I am using Microsoft SQL Server.
This is better if you tell us what RDBMS you are using, but...
1 - Don't do SELECT *. Specify which columns you need. Less data = faster query
2 - For indexing, make sure you have an index on CNIC. You also want a good clustered index on a primary key (preferably something like an ID number)
3 - You put the number in single quotes ' ' which indicates you may have it as a varchar column. If it will always be NUMERIC, it should be an int/bigint data type. This takes up less space and will be faster to retrieve and index by.
Create an index on CNIC:
CREATE INDEX ix_employee_cnic ON employee (cnic)
First thing, as I see this column will be used for storing Id card nos, then you can make your coulmn of type int rather than varchar or nvarchar as searching will faster on an integer type as compared to varchar or nvarchar.
Second, use with (no lock), like
select * from Employee with (nolock) where CNIC = 'some-CNIC-number'
This is to minimize the chances of a deadlock.

Number VS Varchar(2) Primary Keys

I'm now to this point of my project that I need to design my database (Oracle).
Usually for the status and countries tables I don’t use a numeric primary key, for example
STATUS (max 6)
AC --> Active
DE --> Deleted
COUNTRIES (total 30)
UK --> United Kingdom
IT --> Italy
GR --> Greece
These tables are static, not updated through the application and it's not foreseen to be change in the future so there is no chance having update problems in tables that will use these values as foreign keys.
The main table of the application will use status and country (more than once e.g. origin country, destination country) and it is foreseen that 600000 rows will be added per year
So my question is, will these VARCHAR(2) keys will have an impact in the performance when querying the join of there 3 tables.
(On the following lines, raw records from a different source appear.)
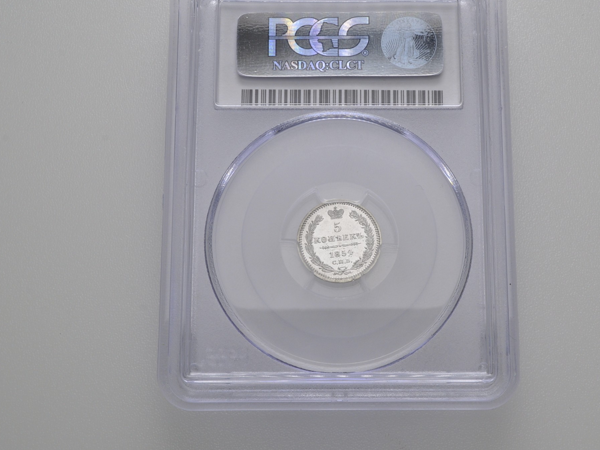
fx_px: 1092
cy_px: 220
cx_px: 353
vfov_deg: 23.3
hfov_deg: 30.7
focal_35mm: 63
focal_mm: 32
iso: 400
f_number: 14
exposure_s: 1/200
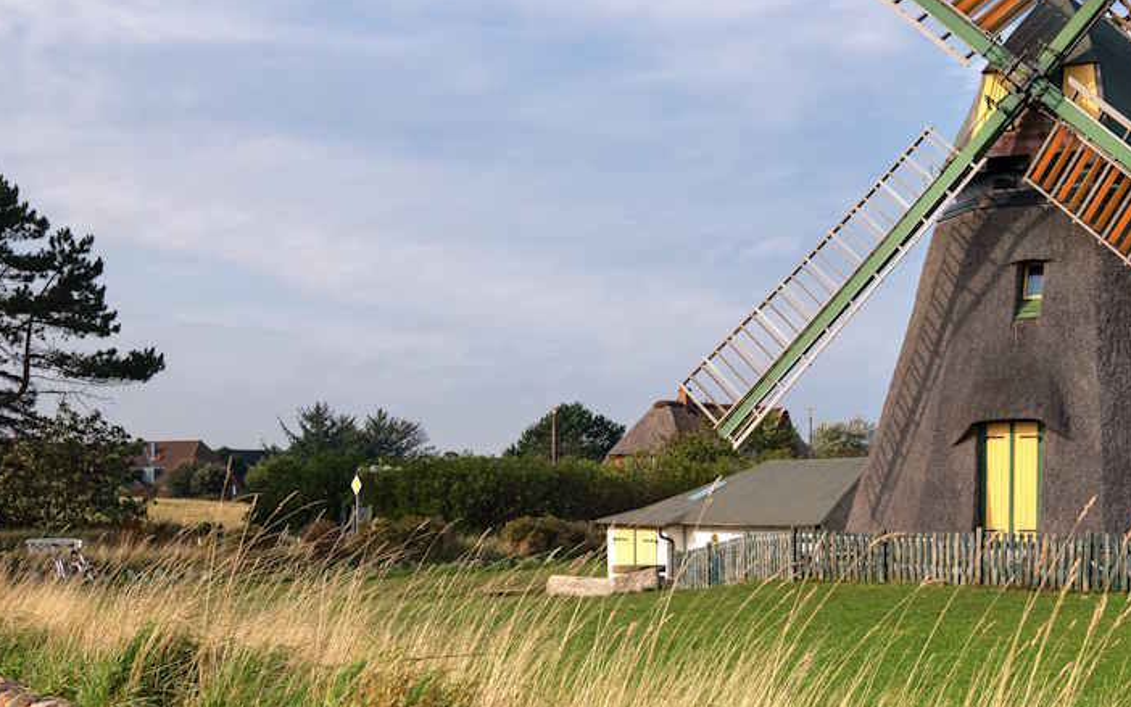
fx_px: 1881
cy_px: 385
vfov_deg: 21.3
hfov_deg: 32.5
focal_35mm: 61
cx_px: 917
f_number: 5.6
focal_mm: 28
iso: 320
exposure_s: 1/1600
Will the first be significantly slower than the second?
SELECT m.*,
s.status_name,
c.country_name
FROM main m, status s, countries c
WHERE m.status_cd = s.status_cd
AND m.country_cd = c.country_cd
AND m.status_cd = 'AC'
AND m.country_cd = 'UK'
SELECT m.*,
s.status_name,
c.country_name
FROM main m, status s, countries c
WHERE m.status_cd = s.status_cd
AND m.country_cd = c.country_cd
AND m.status_cd = 1
AND m.country_cd = 2
Clarification:
Status is not binary ("max 6" next to the table name). The values will probably be:
* active
* deleted
* draft
* send
* replaced
and we need to display the decoded values to the user, so we need the names.
Both the status and country tables are so small that they are going to be memory resident in practice, whether formally stated as such or not. Indeed, except that a foreign key normally requires an index on the referenced primary key field, you might be tempted not to bother with any indexes on the tables.
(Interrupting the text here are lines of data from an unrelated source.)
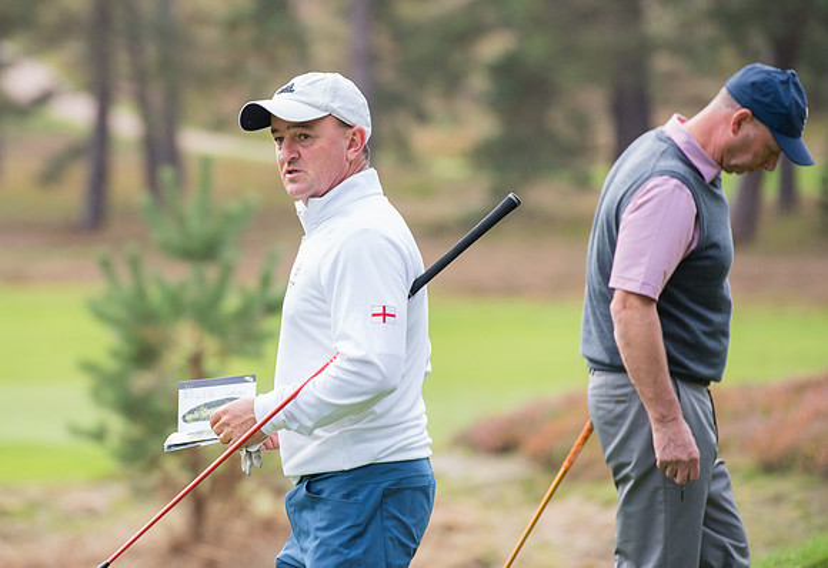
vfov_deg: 5.4
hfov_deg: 7.8
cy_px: 227
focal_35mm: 261
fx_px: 6046
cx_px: 284
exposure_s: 1/1000
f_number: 4
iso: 1000
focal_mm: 200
The performance difference between the joins with different types is going to be negligible, and the numeric code will, if anything, be slower since there's 'more' data to store (but it is all so small that it is negligible, again).
So, go with the natural codes. All else apart, the SQL in the first example is clearer; the 'UK' and 'AC' are much more meaningful than 1 and 2.
In non-Oracle DBMS, you would probably use CHAR(2) for both the status and country code values. Oracle users tend to use VARCHAR2 for everything; I'm not sure whether there is a penalty for using a CHAR(2) column instead, especially since the column values are fixed length. (Under Informix, for instance, a VARCHAR(2) field - a field of up to two characters - would store as 3 bytes, a length (always 2 in your case) and the 2 data bytes. By contrast, a CHAR(2) field would occupy just 2 bytes.)
Check out this link. Bottom line is there isn't much performance difference between varchar and num. So you should go for which ever makes sense for the column. Here, the varchar seems to make more sense.
If 'status' is (and will always be?) a binary active/deleted field why bother with the table at all. It seems like normalization taken to an impractical extreme.
It would certainly be quicker, not to mention easier, to simply use a tinyint(1) field and record the active/deleted state as a 1 or 0.
This eliminates one of your joins entirely which has got to be a good thing.
It does not matter which methode you choose in this case. The important part is to use the same kind throughout the database and be consistent in your id convention.